What you hope to find when re-examining a restaurant after a few years have elapsed is that maturity has taken a promising new place to an even higher level.
At the very least you expect the restaurant has remained solidly good, particularly when there have been no changes in its kitchen.
You hope for this because there is nothing drearier than writing about a once-great restaurant that is now on the decline.
So cheerlessly I report that my recent Bocado visits speak of a malaise in both the front of the house and in the scullery.
In 2006, when Bocado was born, I was thrilled with the bold flavours of Tomasz Gurzynski’s well-cooked Mediterranean food. I was also impressed with the caring service and the astonishingly fair prices. Bocado means ‘mouthful’ in Spanish and there were lots of those that made me smile.

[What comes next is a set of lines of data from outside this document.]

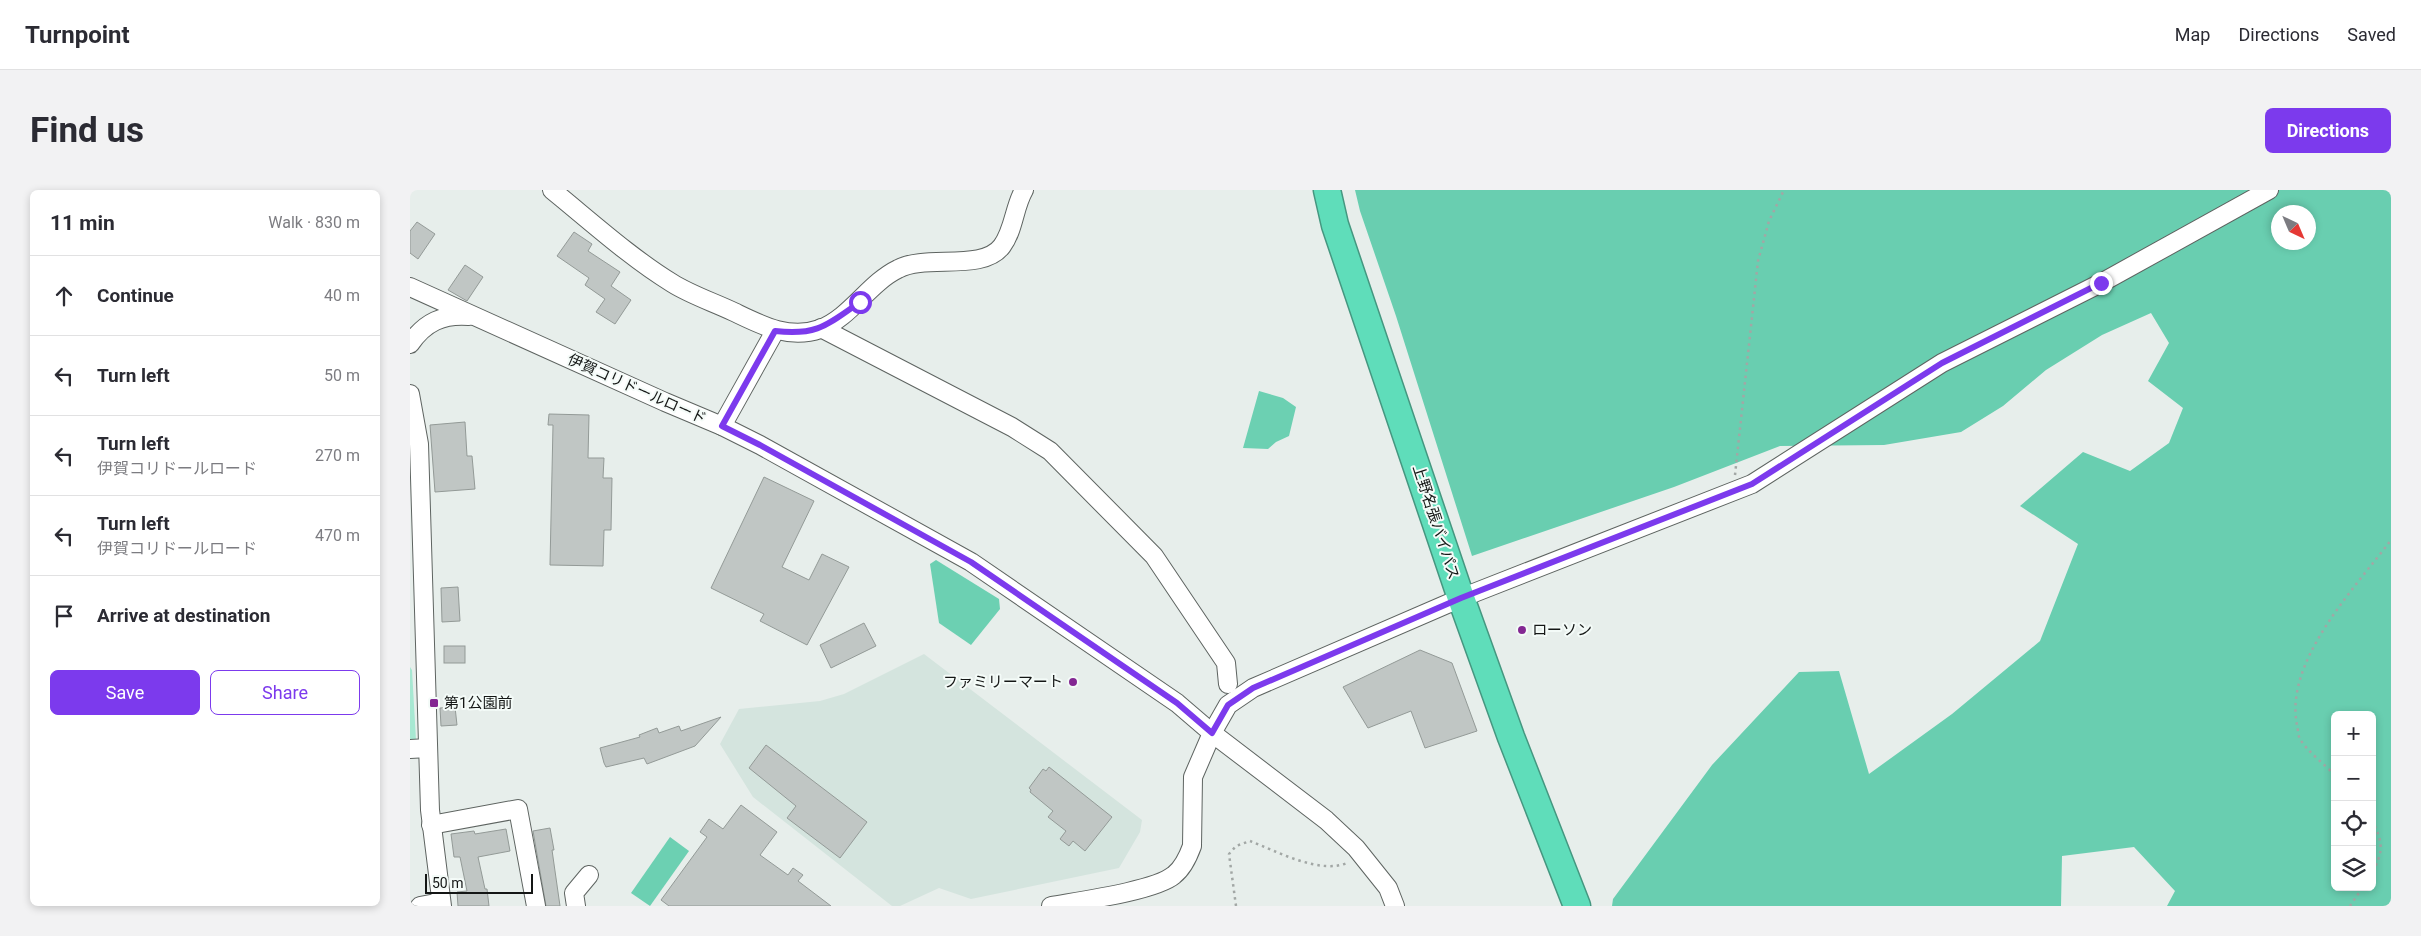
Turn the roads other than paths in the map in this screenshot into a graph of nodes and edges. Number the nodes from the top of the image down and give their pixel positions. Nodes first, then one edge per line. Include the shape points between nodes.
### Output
1 (552, 190) edge
2 (1024, 190) edge
3 (1327, 190) edge
4 (2269, 190) edge
5 (410, 286) edge
6 (475, 316) junction
7 (821, 328) junction
8 (775, 331) junction
9 (410, 344) edge
10 (410, 394) edge
11 (722, 426) junction
12 (1461, 598) junction
13 (418, 658) edge
14 (1228, 684) dead end
15 (1212, 733) junction
16 (428, 748) junction
17 (410, 749) edge
18 (431, 825) junction
19 (589, 875) dead end
20 (441, 904) edge
21 (420, 906) edge
22 (536, 906) edge
23 (576, 906) edge
24 (1051, 906) edge
25 (1395, 906) edge
26 (1577, 906) edge

1 - 8 street via 672,283
2 - 7 street via 1008,236 1002,247 991,256 963,261 923,261 899,268 878,282 860,302
3 - 12 highway, 上野名張バイパス via 1335,225
4 - 12 street via 2101,283 1942,363 1752,484
5 - 6 street, 伊賀コリドールロード
6 - 9 street via 449,316 430,322
6 - 11 street, 伊賀コリドールロード
7 - 8 street via 804,332
7 - 14 street via 1012,427 1050,451 1154,556 1226,663
8 - 11 street
10 - 13 street via 419,444
11 - 15 street, 伊賀コリドールロード via 971,562 1177,703
12 - 15 street via 1253,688 1228,705
12 - 26 highway, 上野名張バイパス via 1511,738
13 - 16 street
15 - 24 street via 1194,777 1192,846 1175,875 1155,885
15 - 25 street, 伊賀コリドールロード via 1326,820 1388,888
16 - 17 street
16 - 18 street
18 - 20 street
18 - 22 street via 518,809
19 - 23 street via 574,893
20 - 21 street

But in 2009, those bocados are lacklustre, the service is amateur and the costs are up. After three-plus years, I wouldn’t begrudge the price rise (roughly $8-$10 per main dish) but when the quality has dropped, the hike smarts.
As for the food, I’d have another bowl of the roasted vegetable and mushroom soup (thickly satisfying). But that’s about it. A butternut squash soup spoke mostly (and uncomfortably) of cream. The grilled calamari arrives lukewarm, its texture rubbery, its flavour wan. Lots of medium rare lamb in the lamb starter, but the presentation is haphazard and the roasted vegetables beside it – zucchini, red pepper, onion – are fridge-cold.
It was unfortunate for Bocado that just the day before (at the Fraser Café) I had sampled a beet salad that made my heart soar. It made this version seem so dull – shredded beets on a bed of shredded romaine, with a few slivers of cold pear and untreated walnuts does not a memory make. None of the elements comes together in any meaningful way.
The meat from a lamb shank should fall sweetly from the bone into a pond of something delicious. Here it is bland, without lamb flavour, without the bone, and with the texture of pot roast. Medallions of lamb arrived well-done, tough, in a far too salty demi glace sauce. Chicken is dreary beneath its breading.
The Bocado lunch menu is the dinner menu, slightly tapered and with smaller price tags. At each visit, lunch and dinner, the special is salmon Provencal. There’s nothing special about it. The fish filet sits on an ample bed of inedibly crunchy, lukewarm rice, scattered with soggy zucchini, grape tomatoes and unseasoned carrots. I eat the fish, which is tolerable, and must leave the rest.
All desserts are imported from other shops. The apple tart is fridge-cold, has a soggy crust and comes with fake whipped cream. The chocolate mousse cake in a Mediterranean restaurant doesn’t appeal.
At my final visit, during dessert and coffee, I am well aware of an animated discussion unfolding in the kitchen, punctuated with shouting, laughter and a parade of salty language. The doors may be closed, but soundproof they aren’t. We may be the only table left in the dining room, but it’s 1:30 p.m. and lunch service isn’t over, gentlemen. Temper your conversations until the paying public has left the building.
We finish our espresso (which arrives tepid) pay the bill, fetch our own coats and let ourselves out.